Louis Davier, cette nuit-là, ne connut pas le sommeil. Dès sept heures, il commandait l’auto pour se rendre avenue de Saint-Cloud.

Mais sa visite, si matinale qu’elle fût, avait été devancée : Philomène Pradin était entrée dans le grand repos.

IX

La funèbre vision de la couche mortuaire s’ajouta au cortège d’idées noires qui pressaient Davier.

Au devant de ces multiples tristesses, planait une crainte, menace harcelante, qui reléguait dans la pénombre toutes les autres appréhensions, si poignantes qu’elles fussent.

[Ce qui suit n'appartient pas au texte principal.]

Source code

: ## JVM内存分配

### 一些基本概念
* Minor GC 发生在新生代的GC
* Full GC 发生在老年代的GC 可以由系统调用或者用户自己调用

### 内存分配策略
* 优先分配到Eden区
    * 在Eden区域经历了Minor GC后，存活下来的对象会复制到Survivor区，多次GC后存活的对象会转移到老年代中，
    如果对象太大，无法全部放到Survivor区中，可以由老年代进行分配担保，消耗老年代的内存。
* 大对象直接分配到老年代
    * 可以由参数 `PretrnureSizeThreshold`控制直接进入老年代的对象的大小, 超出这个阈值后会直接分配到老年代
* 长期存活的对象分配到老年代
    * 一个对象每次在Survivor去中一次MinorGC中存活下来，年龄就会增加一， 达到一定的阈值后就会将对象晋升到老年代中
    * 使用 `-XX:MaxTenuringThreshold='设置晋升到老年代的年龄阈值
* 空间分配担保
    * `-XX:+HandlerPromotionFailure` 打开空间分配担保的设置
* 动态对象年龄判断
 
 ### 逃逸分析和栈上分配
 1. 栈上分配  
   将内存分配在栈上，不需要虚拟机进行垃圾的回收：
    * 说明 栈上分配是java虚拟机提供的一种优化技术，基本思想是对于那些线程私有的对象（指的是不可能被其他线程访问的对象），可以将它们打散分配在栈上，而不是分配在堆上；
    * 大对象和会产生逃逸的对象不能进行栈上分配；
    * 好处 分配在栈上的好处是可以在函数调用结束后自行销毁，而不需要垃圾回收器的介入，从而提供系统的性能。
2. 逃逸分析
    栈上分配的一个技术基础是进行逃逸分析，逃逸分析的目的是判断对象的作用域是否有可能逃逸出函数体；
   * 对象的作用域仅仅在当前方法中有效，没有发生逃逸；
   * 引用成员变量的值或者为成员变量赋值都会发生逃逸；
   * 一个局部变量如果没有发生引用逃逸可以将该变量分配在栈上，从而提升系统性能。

Depuis les confidences de M. Clozel, confirmant les suppositions de Fulvie sur l’amour qui portait Valentin vers Raymonde, Davier ne cessait de creuser cette énigme : sa femme aurait-elle deviné aussi juste en ce qui concernait Évelyne ? L’enfant, au cœur si tendre, avait-elle conçu une espérance condamnée à se flétrir ?

Ah ! s’il n’en était rien ? Si ces conjectures tombaient à faux ? De quel soulagement serait pour le père cette certitude qui lui donnerait plus de liberté d’action !

Aussitôt revenu à sa maison, le docteur monta à la chambre de la petite malade. Évelyne, couchée, paraissait idéalement enfantine avec le serpent doré de sa longue natte, ondulant sur la chemise finement brodée d’où se dégageait le col mince et laiteux.

La jeune fille, souriante, présenta son front poli au baiser paternel.